**DATA TO PROCESS:**
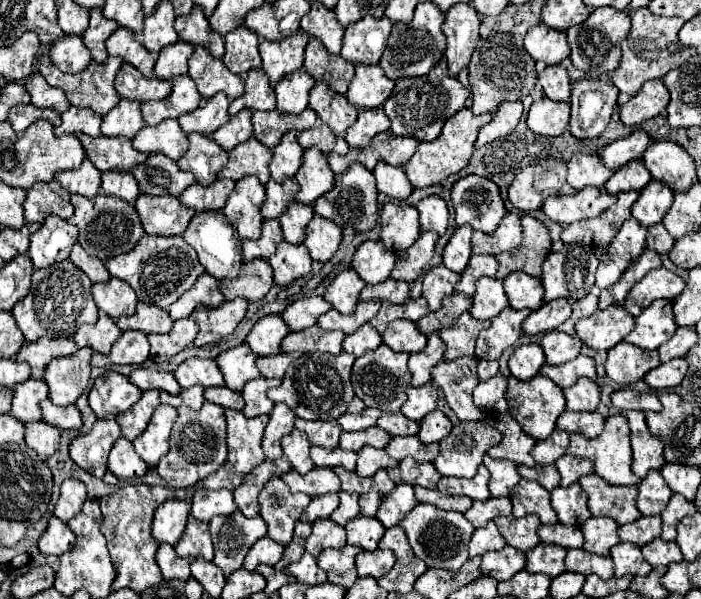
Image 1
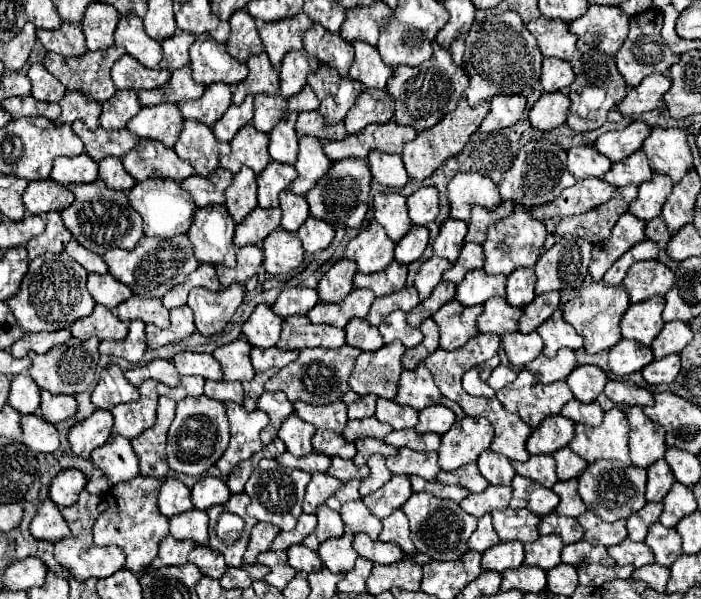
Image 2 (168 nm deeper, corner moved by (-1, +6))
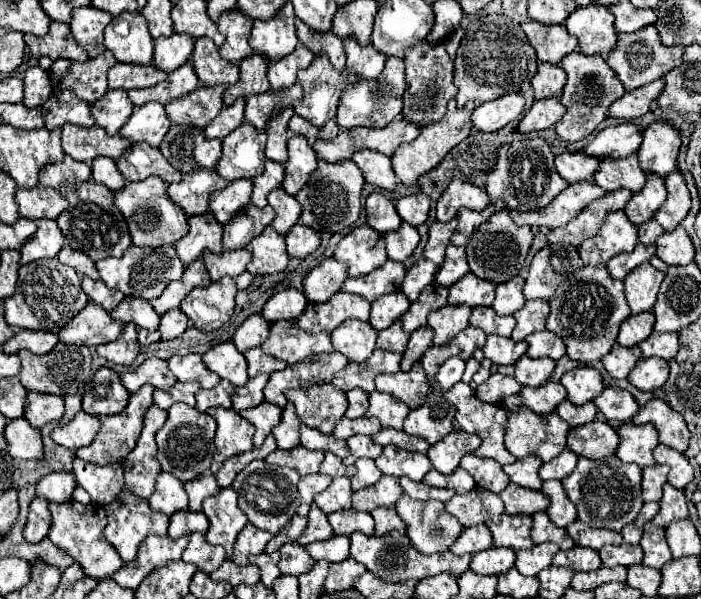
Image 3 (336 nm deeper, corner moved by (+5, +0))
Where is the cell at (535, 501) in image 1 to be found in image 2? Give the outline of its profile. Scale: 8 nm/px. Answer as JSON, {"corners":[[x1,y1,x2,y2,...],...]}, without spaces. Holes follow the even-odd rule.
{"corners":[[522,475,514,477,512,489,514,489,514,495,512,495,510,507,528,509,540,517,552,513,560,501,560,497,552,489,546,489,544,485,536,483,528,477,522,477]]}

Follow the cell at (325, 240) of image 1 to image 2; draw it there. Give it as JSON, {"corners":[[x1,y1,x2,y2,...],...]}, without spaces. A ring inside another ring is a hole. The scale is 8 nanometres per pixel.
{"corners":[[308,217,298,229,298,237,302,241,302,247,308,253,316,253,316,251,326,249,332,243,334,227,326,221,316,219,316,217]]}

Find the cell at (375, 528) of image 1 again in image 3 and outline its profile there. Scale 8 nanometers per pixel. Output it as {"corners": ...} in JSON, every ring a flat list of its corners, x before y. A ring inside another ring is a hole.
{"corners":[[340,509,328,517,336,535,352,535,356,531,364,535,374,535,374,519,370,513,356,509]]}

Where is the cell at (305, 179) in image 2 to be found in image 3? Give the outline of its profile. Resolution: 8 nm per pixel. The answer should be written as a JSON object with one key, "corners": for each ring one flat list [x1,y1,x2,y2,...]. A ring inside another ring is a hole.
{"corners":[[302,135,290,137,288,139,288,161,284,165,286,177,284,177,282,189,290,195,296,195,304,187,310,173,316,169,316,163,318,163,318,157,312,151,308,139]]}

**WORK ORDER:** Please print the lines above exactly, beginning at the first line of the entries and ending at the line holding "Image 3 (336", and leave the pictures out.

**ANSWER FOR THIS EXERCISE:**
Image 1
Image 2 (168 nm deeper, corner moved by (-1, +6))
Image 3 (336 nm deeper, corner moved by (+5, +0))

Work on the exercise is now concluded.